エピソードの集合体がその場の人格となる

「ブックマンションってどういうお店ですか?」と聞かれることがよくありますが、その際には出来る限り目に見える事実をそのまま伝えるようにしています。僕の思想がどうこうというよりも、実際にブックマンションで起きていることを見ていただいた方がいいと思うからです。

「いろんな方がきますよー」と100回言うよりも下記のような投稿を伝えたうえで、一言「いろんな方がいますよ」と伝えます。百聞は一見にしかずではないですが、なるべく自分が見たもの、関わっている方が見て伝えているものをそのまま取っ手出しで伝えます。

「棚を借りていただいている方同士の交流もあるんですよー」と言うよりもこちらの投稿を見るように、コラボ商品ができましたという方がよりリアルなんですよね。

ブックマンション以外にも、何か聞かれた際には抽象的な話よりも、具体的な話をするようにします。それは目の前で起こっていることを見てもらって、各人に感じてもらい「ブックマンションってこんな感じなのかなと」と解釈してもらいたいと思うからです。

「自分の思想は、、」とか「こういう感じなのです」というのは伝えやすいのですが、僕自身のフィルターがかかって伝える状態になるんですよね。そして、別に僕の見ているものがブックマンションのそのものではないとも初期の段階で思いました。とはいえこうやってテキストにしている段階で、抽象化されてしまっている面もありますが。
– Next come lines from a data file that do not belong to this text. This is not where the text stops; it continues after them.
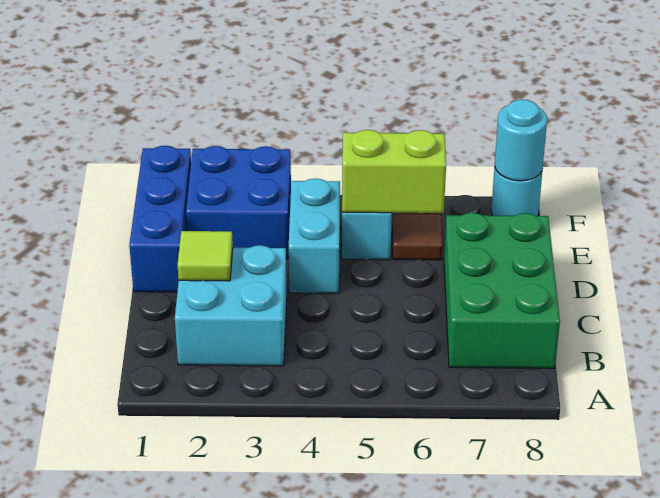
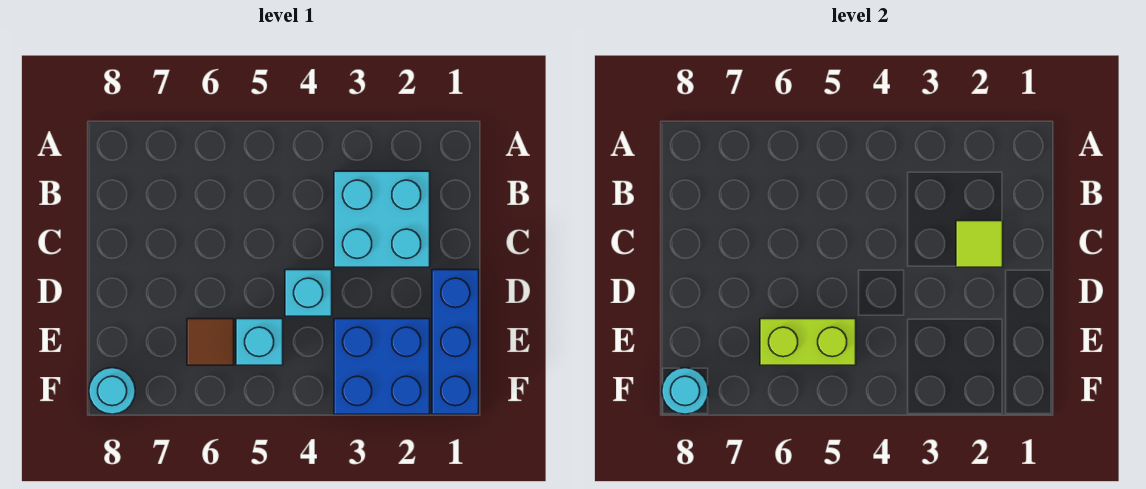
green 2x3 brick [444,213,560,368] -> none
cyan 1x2 brick [288,179,340,293] -> cyan 1x1 brick [285,270,332,316]

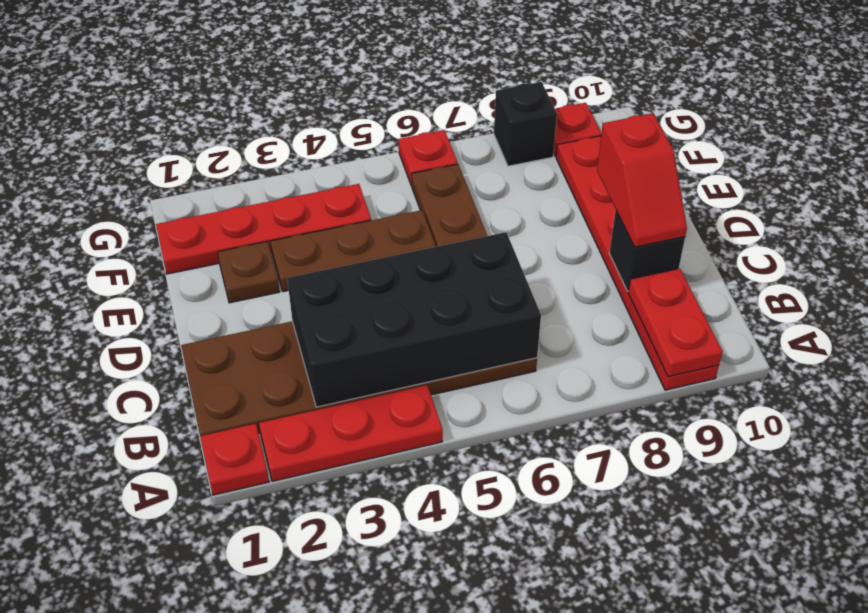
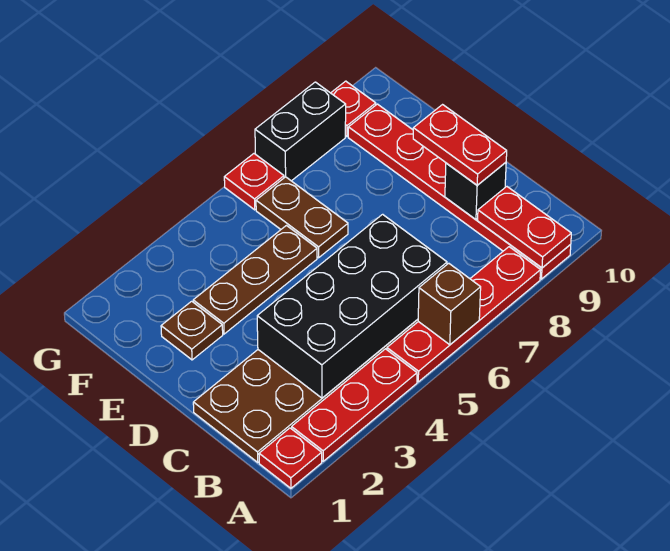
none -> brown 1x1 brick [418,263,481,345]
red 1x2 slope [597,113,687,247] -> red 1x2 plate [413,105,507,185]
red 1x4 plate [156,184,371,274] -> red 1x4 plate moved to [387,247,541,382]
black 1x1 brick [494,82,557,166] -> black 1x2 brick [255,82,346,181]

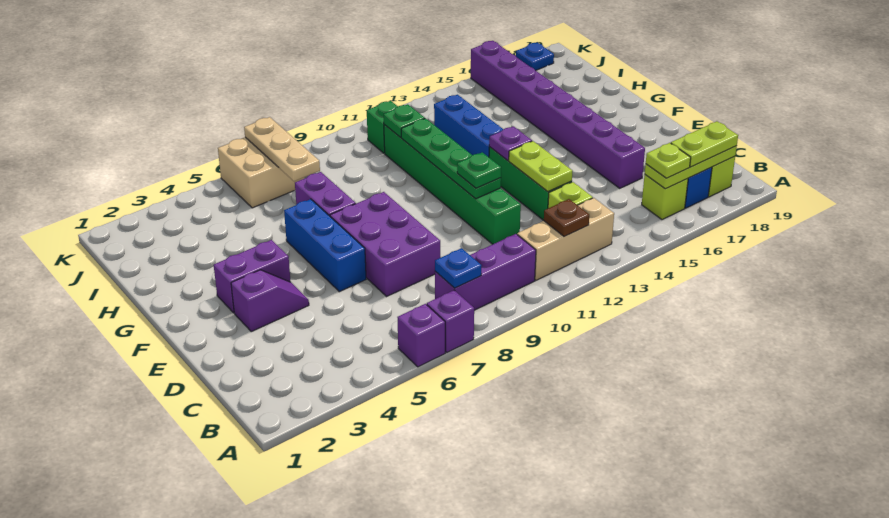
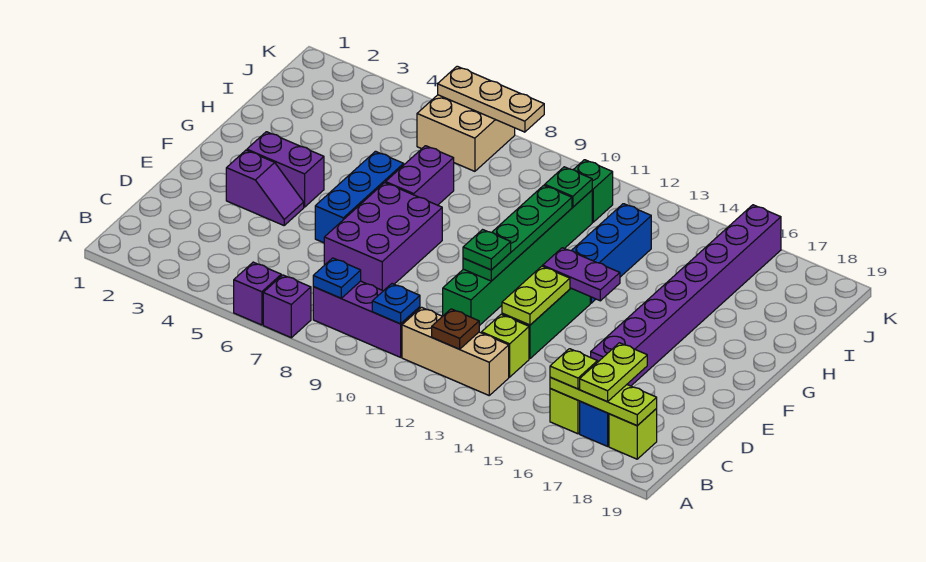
lime 1x2 plate [671,121,738,167] -> lime 1x2 plate turned to [580,343,647,402]
purple 1x1 plate [489,126,532,160] -> purple 1x2 plate [543,248,620,301]
tan 1x3 plate [244,117,320,181] -> tan 1x3 plate turned to [438,66,544,132]
blue 1x1 plate [516,43,554,71] -> blue 1x1 plate moved to [372,284,420,324]

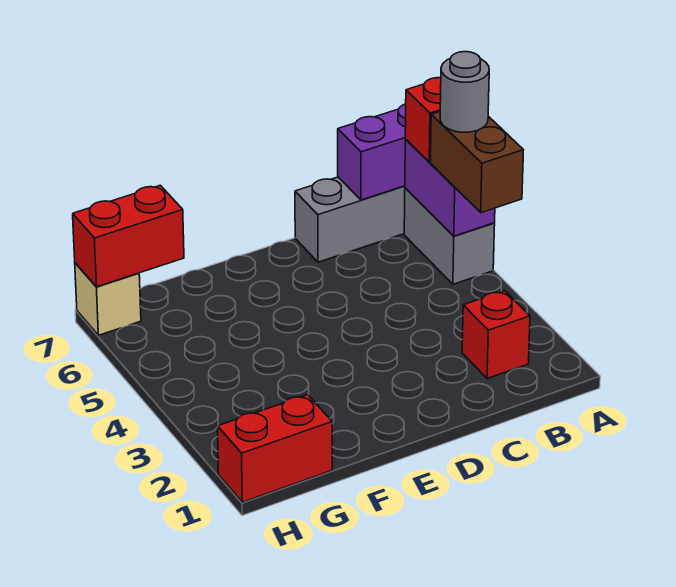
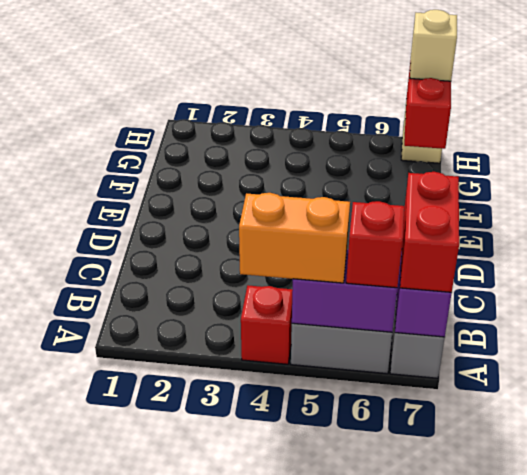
brown 1x2 brick [431,112,524,213] -> orange 1x2 brick [239,193,350,283]
grey 1x1 round brick [440,52,489,132] -> none
red 1x1 brick [462,291,530,379] -> red 1x1 brick moved to [241,285,293,364]
red 1x2 brick [218,395,332,502] -> red 1x2 brick moved to [400,172,459,292]
none -> tan 1x1 brick [410,10,457,81]

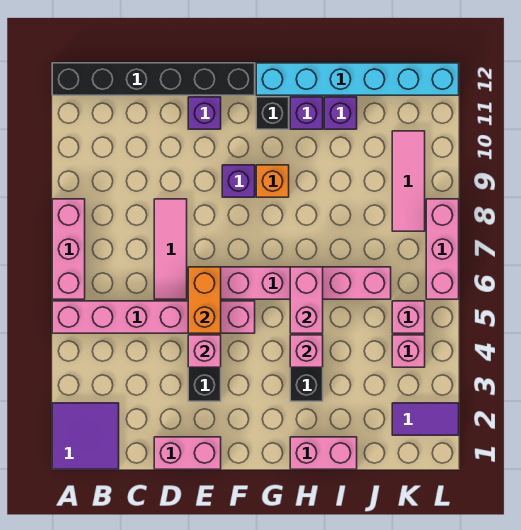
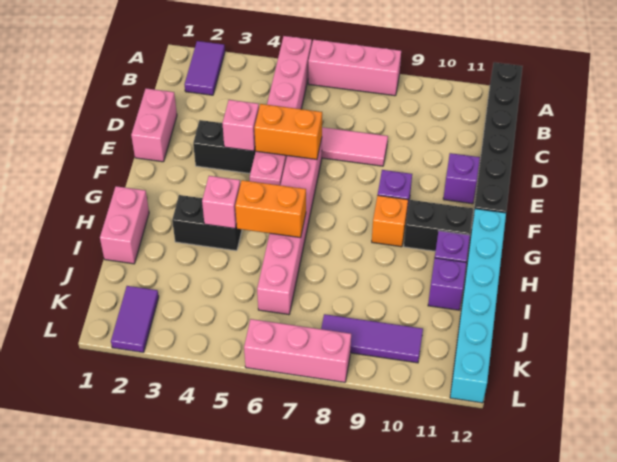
purple 2x2 tile [52,403,119,469] -> purple 1x2 tile [184,41,225,95]
black 1x1 brick [256,97,289,129] -> black 1x2 brick [404,200,473,251]
pink 1x2 brick [290,267,323,333] -> orange 1x2 brick [235,180,306,238]
pink 1x1 brick [392,335,425,367] -> none
pink 1x1 brick [392,301,425,333] -> none
pink 1x3 tile [392,131,425,231] -> purple 1x3 tile [321,314,423,363]

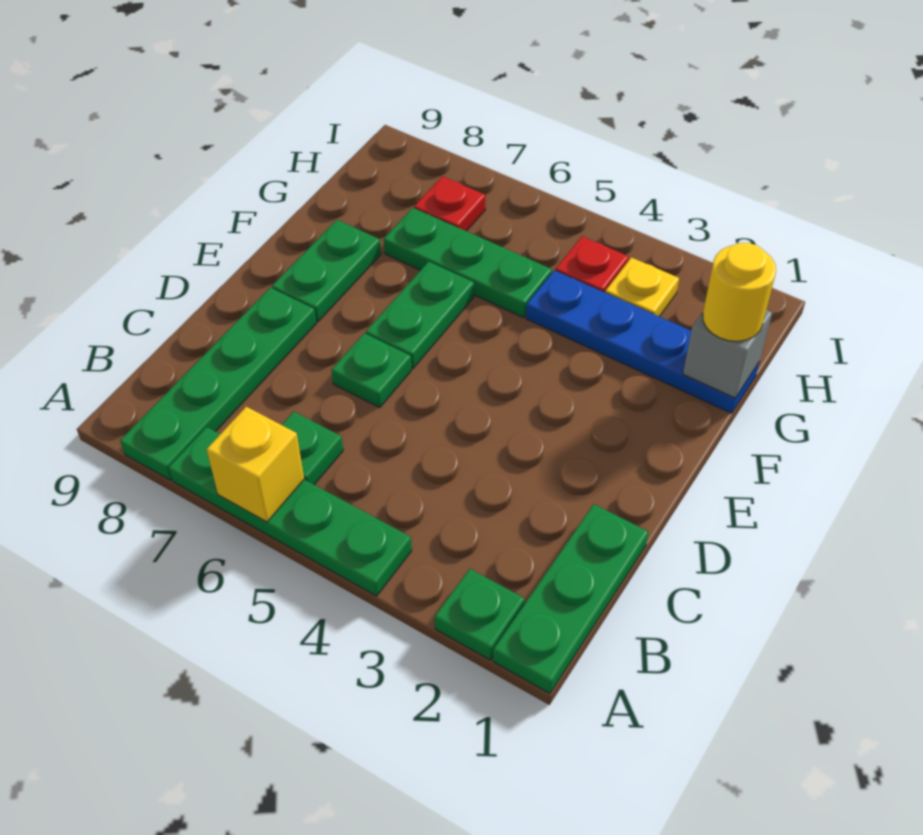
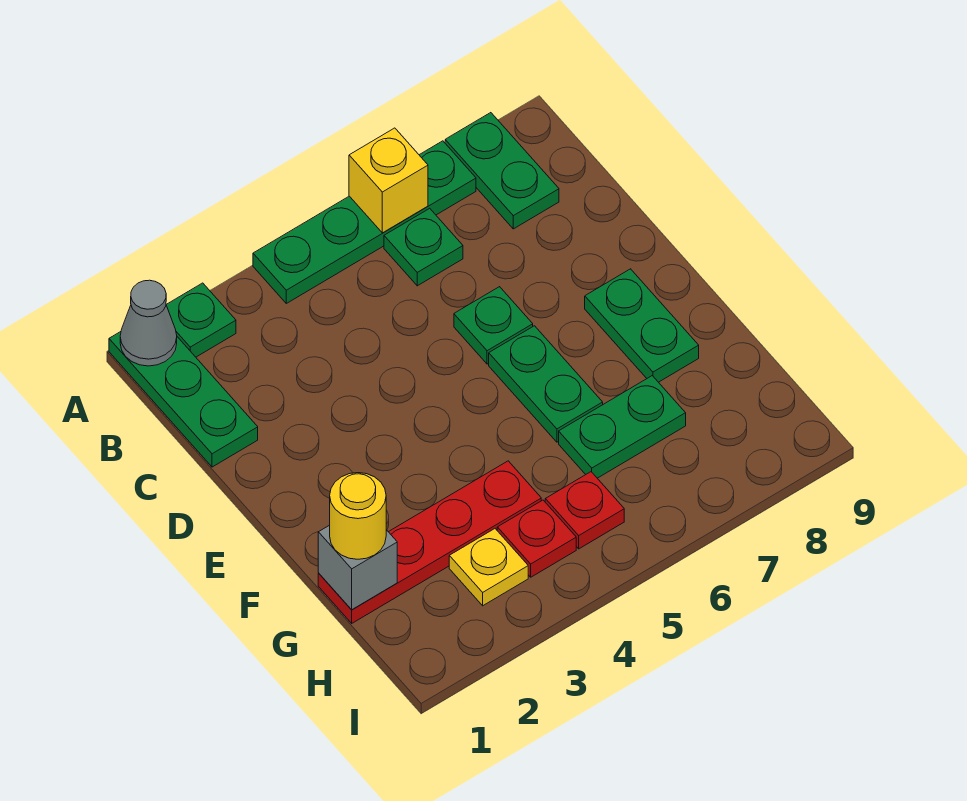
none -> grey 1x1 cone [120,280,177,366]
green 1x4 plate [120,288,316,480] -> green 1x2 plate [445,113,559,229]
blue 1x4 plate [526,270,759,413] -> red 1x4 plate [318,461,541,623]
green 1x3 plate [384,208,552,318] -> green 1x2 plate [559,376,686,478]
red 1x1 plate [414,176,485,231] -> red 1x1 plate moved to [545,472,624,549]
ですので、「ブックマンションってどういうお店ですか?」という質問に対しては窮することが多々あります。管理者の立場として見ているブックマンション像、棚を借りてその場で本の提案をされている方が見ているブックマンション像、そしてブックマンションを訪ねてくれるお客さんのブックマンション像は三者三様だと思うんです。

このことをずばり感じられる映画があります。バンテージ・ポイントという映画です。下記のリンク先に記載されている開設にはこう書いてあります。

「スペインで開催されたテロ撲滅の国際サミットに出席したアシュトン米大統領が、大群衆の前で何者かの凶弾に倒れ、続けて現場に仕掛けられていた爆弾が爆発。大統領の警護に当たっていたシークレットサービスのバーンズは、すぐさま犯人の捜索を開始するが……。大統領暗殺の陰謀を複数の異なる視点から描くアクション・サスペンス。」

事件を目撃した複数の人の視点が描かれているもので、同じ空間で同じ事象を目にしているのですが、立場やたっている位置によって全く違った世界を見ています。

ブックマンションもまさにそうです。たぶん実店舗もネットも全ての場がそうだと思いますが、登場人物ごとに全く違う世界を見ていると思うのです。

僕は「本のある空間を増やす」という思いで取り組んでいますが、ブックマンション像やブックマンションの人格は、たぶん参加してくださっている一棚店主の皆さんや、ブックマンションを訪れる方それぞれが各人で作り上げていっているものだと思っています。

ですのでよく「エピソードの集合体がその場の人格となる」と伝え、エピソードに触れるたびにその像が変化してくると思っています。店舗物件を契約した場の管理者と、棚を借りていただいてい一棚店主の皆さん、そしてブックマンションを訪れてくれるお客さん全てが、立場も関係なく混ざることができるような空間にするのは、エピソードが生まれやすく、また当事者になることでエピソードを感じやすくするためです。

本のある空間ができ、その場が継続するような仕組みを増やし、本を媒介としたエピソードが日本中で数多く生まれたらいいなと思います。